[Data entries]

● ● ● ● ● ● ●

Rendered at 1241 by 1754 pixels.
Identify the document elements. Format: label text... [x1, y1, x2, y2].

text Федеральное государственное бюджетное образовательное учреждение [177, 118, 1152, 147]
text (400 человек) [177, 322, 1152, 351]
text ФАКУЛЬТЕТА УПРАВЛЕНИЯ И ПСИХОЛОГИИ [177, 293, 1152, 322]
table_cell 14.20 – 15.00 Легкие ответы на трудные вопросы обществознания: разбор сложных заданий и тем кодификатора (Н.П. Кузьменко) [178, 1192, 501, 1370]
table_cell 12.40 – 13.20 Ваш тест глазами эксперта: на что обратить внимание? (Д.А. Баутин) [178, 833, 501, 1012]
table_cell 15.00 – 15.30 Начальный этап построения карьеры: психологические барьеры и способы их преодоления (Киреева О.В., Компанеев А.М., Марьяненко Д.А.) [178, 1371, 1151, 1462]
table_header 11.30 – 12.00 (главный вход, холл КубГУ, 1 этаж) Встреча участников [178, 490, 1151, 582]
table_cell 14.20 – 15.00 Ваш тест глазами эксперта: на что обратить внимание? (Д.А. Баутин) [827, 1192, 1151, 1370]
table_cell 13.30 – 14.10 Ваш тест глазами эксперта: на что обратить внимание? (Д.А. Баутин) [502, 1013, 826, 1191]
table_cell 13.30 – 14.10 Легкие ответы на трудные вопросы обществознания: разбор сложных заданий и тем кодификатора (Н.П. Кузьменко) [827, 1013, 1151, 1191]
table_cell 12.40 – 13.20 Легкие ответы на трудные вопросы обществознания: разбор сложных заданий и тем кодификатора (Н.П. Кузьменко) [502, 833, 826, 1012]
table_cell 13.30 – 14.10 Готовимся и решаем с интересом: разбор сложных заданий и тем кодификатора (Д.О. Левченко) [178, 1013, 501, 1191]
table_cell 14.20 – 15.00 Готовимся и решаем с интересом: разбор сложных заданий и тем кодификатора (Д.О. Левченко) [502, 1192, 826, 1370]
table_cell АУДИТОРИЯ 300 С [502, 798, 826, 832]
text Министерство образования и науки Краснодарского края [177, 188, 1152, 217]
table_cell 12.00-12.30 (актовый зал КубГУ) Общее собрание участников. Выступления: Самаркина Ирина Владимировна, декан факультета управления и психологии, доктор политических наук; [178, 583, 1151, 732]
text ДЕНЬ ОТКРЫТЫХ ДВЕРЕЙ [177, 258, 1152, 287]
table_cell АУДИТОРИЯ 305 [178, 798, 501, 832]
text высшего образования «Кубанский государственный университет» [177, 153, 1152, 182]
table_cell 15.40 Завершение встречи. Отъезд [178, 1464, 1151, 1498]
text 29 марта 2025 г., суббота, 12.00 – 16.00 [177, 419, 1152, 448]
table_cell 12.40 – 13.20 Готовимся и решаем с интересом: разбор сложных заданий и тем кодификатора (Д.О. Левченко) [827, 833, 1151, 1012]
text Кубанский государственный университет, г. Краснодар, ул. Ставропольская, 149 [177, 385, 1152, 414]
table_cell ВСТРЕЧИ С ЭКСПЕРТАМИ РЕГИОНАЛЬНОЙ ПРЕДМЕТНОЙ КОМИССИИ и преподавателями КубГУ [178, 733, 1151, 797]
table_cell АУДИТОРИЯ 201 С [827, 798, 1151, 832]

● ● ● ● ● ● ●

Exercise:
Every entry above needs to be written out again exactly.

Answer:
Rendered at 1241 by 1754 pixels.
Identify the document elements. Format: label text... [x1, y1, x2, y2].

text Федеральное государственное бюджетное образовательное учреждение [177, 118, 1152, 147]
text (400 человек) [177, 322, 1152, 351]
text ФАКУЛЬТЕТА УПРАВЛЕНИЯ И ПСИХОЛОГИИ [177, 293, 1152, 322]
table_cell 14.20 – 15.00 Легкие ответы на трудные вопросы обществознания: разбор сложных заданий и тем кодификатора (Н.П. Кузьменко) [178, 1192, 501, 1370]
table_cell 12.40 – 13.20 Ваш тест глазами эксперта: на что обратить внимание? (Д.А. Баутин) [178, 833, 501, 1012]
table_cell 15.00 – 15.30 Начальный этап построения карьеры: психологические барьеры и способы их преодоления (Киреева О.В., Компанеев А.М., Марьяненко Д.А.) [178, 1371, 1151, 1462]
table_header 11.30 – 12.00 (главный вход, холл КубГУ, 1 этаж) Встреча участников [178, 490, 1151, 582]
table_cell 14.20 – 15.00 Ваш тест глазами эксперта: на что обратить внимание? (Д.А. Баутин) [827, 1192, 1151, 1370]
table_cell 13.30 – 14.10 Ваш тест глазами эксперта: на что обратить внимание? (Д.А. Баутин) [502, 1013, 826, 1191]
table_cell 13.30 – 14.10 Легкие ответы на трудные вопросы обществознания: разбор сложных заданий и тем кодификатора (Н.П. Кузьменко) [827, 1013, 1151, 1191]
table_cell 12.40 – 13.20 Легкие ответы на трудные вопросы обществознания: разбор сложных заданий и тем кодификатора (Н.П. Кузьменко) [502, 833, 826, 1012]
table_cell 13.30 – 14.10 Готовимся и решаем с интересом: разбор сложных заданий и тем кодификатора (Д.О. Левченко) [178, 1013, 501, 1191]
table_cell 14.20 – 15.00 Готовимся и решаем с интересом: разбор сложных заданий и тем кодификатора (Д.О. Левченко) [502, 1192, 826, 1370]
table_cell АУДИТОРИЯ 300 С [502, 798, 826, 832]
text Министерство образования и науки Краснодарского края [177, 188, 1152, 217]
table_cell 12.00-12.30 (актовый зал КубГУ) Общее собрание участников. Выступления: Самаркина Ирина Владимировна, декан факультета управления и психологии, доктор политических наук; [178, 583, 1151, 732]
text ДЕНЬ ОТКРЫТЫХ ДВЕРЕЙ [177, 258, 1152, 287]
table_cell АУДИТОРИЯ 305 [178, 798, 501, 832]
text высшего образования «Кубанский государственный университет» [177, 153, 1152, 182]
table_cell 15.40 Завершение встречи. Отъезд [178, 1464, 1151, 1498]
text 29 марта 2025 г., суббота, 12.00 – 16.00 [177, 419, 1152, 448]
table_cell 12.40 – 13.20 Готовимся и решаем с интересом: разбор сложных заданий и тем кодификатора (Д.О. Левченко) [827, 833, 1151, 1012]
text Кубанский государственный университет, г. Краснодар, ул. Ставропольская, 149 [177, 385, 1152, 414]
table_cell ВСТРЕЧИ С ЭКСПЕРТАМИ РЕГИОНАЛЬНОЙ ПРЕДМЕТНОЙ КОМИССИИ и преподавателями КубГУ [178, 733, 1151, 797]
table_cell АУДИТОРИЯ 201 С [827, 798, 1151, 832]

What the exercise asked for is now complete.